At the beginning of the year I took a trip to visit friends in the Philippines. Those same friends were able to visit me at the end of this year here in Australia. My friends in Korea made me a book of encouragement to last me the my first year in Melbourne. It is full of notes of encouragement and photos and it is really fat, they love me so much they gave me the first part before I left and mailed the rest of it (which was most of it!) later. My colleagues at GSIS were some of the best people I have ever worked with and they made leaving Suwon (who would have thought?) so hard. I am so grateful for that. (“Gold! Nay… Diamonds.”) I started (and stopped, oops) exercising! My roommate was my partner in crime and we even did a 10 day sugar detox. Paying off the last of my student loans with my final paycheck from Korea I left debt free. DEBT FREE.
I visited my family in the States and I got to watch my niece dance in a bajillion dances while my nephew played charades (“You’re a tree! You’re a tiger!) with me during the intermission. I met the newest nephew and held him like he was my own and couldn’t get over how happy my 2nd nephew is, all. the. time. His smile could light up a city, scratch that, a country.

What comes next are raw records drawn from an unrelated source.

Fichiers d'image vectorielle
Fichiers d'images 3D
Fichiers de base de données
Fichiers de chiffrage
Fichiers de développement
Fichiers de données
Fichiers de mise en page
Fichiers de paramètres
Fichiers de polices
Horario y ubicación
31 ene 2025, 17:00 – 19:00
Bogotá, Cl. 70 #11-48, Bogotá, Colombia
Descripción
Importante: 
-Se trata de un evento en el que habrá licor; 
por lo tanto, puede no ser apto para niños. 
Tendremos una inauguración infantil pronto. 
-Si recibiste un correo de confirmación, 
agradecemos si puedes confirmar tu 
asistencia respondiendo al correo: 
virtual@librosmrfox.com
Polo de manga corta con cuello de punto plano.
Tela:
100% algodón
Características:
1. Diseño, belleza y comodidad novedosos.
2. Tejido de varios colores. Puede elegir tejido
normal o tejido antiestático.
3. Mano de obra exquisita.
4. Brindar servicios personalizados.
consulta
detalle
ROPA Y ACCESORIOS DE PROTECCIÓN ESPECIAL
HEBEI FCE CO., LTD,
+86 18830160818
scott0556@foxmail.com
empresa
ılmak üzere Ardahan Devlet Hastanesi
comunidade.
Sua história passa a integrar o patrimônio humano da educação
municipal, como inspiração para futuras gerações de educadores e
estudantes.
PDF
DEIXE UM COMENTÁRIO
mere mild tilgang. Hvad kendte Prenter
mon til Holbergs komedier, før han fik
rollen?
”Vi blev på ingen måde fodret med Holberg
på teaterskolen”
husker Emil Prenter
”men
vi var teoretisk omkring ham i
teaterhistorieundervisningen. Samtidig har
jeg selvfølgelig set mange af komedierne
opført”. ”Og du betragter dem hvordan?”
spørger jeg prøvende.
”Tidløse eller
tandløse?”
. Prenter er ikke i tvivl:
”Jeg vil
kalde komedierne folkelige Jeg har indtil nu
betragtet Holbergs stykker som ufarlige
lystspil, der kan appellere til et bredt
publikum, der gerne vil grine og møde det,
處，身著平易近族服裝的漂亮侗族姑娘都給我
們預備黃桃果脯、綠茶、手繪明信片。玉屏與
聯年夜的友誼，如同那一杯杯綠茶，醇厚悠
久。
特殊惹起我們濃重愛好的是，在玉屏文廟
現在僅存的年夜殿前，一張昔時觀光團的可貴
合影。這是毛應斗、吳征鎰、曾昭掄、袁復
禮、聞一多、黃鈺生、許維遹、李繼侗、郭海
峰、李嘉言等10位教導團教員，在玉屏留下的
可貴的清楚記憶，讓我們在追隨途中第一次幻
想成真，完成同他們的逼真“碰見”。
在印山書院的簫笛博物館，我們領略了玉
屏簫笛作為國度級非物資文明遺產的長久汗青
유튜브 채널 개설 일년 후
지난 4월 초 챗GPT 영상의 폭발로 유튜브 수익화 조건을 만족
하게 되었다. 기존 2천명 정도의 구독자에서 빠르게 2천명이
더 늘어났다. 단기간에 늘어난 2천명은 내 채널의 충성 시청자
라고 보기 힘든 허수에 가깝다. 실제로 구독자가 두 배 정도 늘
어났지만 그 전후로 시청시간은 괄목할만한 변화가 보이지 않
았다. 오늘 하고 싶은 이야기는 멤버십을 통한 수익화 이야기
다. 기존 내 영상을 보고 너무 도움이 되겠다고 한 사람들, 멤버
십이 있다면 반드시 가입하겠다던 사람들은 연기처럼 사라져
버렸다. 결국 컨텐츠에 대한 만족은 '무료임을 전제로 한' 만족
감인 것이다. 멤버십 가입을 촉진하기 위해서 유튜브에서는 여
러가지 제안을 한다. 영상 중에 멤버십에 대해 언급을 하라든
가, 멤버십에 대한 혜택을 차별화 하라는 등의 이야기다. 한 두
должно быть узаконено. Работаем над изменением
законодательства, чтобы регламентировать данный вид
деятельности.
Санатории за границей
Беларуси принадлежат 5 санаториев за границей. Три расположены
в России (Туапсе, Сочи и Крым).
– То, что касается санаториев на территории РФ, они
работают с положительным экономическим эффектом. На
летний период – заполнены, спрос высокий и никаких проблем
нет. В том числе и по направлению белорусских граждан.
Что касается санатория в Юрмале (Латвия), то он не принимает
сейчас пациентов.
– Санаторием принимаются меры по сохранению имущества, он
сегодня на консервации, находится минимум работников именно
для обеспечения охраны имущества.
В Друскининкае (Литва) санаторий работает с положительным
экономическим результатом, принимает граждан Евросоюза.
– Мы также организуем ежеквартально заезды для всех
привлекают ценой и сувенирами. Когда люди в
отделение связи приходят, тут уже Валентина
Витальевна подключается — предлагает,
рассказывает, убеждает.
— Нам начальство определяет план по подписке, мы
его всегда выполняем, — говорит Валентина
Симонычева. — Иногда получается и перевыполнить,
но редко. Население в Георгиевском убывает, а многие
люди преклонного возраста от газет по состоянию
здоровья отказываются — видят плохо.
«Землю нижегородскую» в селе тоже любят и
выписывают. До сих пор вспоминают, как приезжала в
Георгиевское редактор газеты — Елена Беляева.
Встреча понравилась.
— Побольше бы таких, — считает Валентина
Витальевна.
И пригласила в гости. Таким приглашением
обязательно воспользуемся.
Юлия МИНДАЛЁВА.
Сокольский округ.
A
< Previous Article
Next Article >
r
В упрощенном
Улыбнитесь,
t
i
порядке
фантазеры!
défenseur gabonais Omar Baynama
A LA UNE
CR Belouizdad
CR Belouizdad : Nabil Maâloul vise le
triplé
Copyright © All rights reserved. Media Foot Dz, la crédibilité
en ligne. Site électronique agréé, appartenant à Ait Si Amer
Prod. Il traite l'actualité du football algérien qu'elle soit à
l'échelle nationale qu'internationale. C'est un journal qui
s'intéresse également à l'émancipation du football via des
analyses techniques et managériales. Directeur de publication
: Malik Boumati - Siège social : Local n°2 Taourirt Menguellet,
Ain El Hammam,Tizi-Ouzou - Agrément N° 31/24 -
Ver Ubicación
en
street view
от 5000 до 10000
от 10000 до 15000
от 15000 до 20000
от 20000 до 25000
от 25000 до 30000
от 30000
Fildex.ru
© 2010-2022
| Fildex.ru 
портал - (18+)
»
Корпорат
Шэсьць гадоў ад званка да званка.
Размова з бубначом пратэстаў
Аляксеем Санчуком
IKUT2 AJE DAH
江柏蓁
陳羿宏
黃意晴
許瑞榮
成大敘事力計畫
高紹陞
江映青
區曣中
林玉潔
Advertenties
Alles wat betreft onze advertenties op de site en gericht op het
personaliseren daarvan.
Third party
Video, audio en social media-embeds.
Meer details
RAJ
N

My sister couldn’t talked to me the whole two weeks I was home and I got really good at lip reading. When we were out by the pool my niece who is going through her “only mommy for me!” stage, walked over to where I was sitting with my legs dangling into the water and turned her back to me. She then proceeded to back up towards me and plop herself into my lap. It was the greatest. day. ever. And my other niece kept saying, “Auntie DeeDee come look at this. Auntie DeeDee Let’s pay that. Auntie DeeDee these are my pigs.” Yes, she has real pigs.
My fourth niece (and the 7th grandchild) was born near the end of 2016. I can’t wait to meet her.
My church as doubled in size from when the original team of 12 was called to start it. I love humble beginnings.
At the end of 2016 I celebrated my six month mark here in Australia. And while feeding kangaroos and seeing inspiring landmarks is ridiculously cool, I will remember this year by the conversations with my CG at Eight One Eight. I will remember the 5th grader who told me I taught her how special reading is. And renting a car for the first time to go on a road trip with my friend who visited me from Singapore. I will remember friends showing me the best food spots in Melbourne, even though they were here for the weekend from Sydney. And hearing about how the child I teach in Sunday school volunteered to pray on her own. I will remember my niece getting really excited when I walked through the door carrying her sister’s silly monkey because she thought I was back to play. I will remember working at a mapping company for two weeks clicking on facebook links and meeting the nicest people. I will remember my friends who stayed with me my last night in Korea and helped carry my luggage to the airport. I will remember eating dinner with my pastor and tears streaming down my face as she empathised and understood my struggles living in this country and gave me wisdom on what to do next. I will remember learning how different Australian culture is to my own and starting to love the way they spell and say things.
Thank you God, for teaching me how to trust in a whole new way. Thank you for 2016.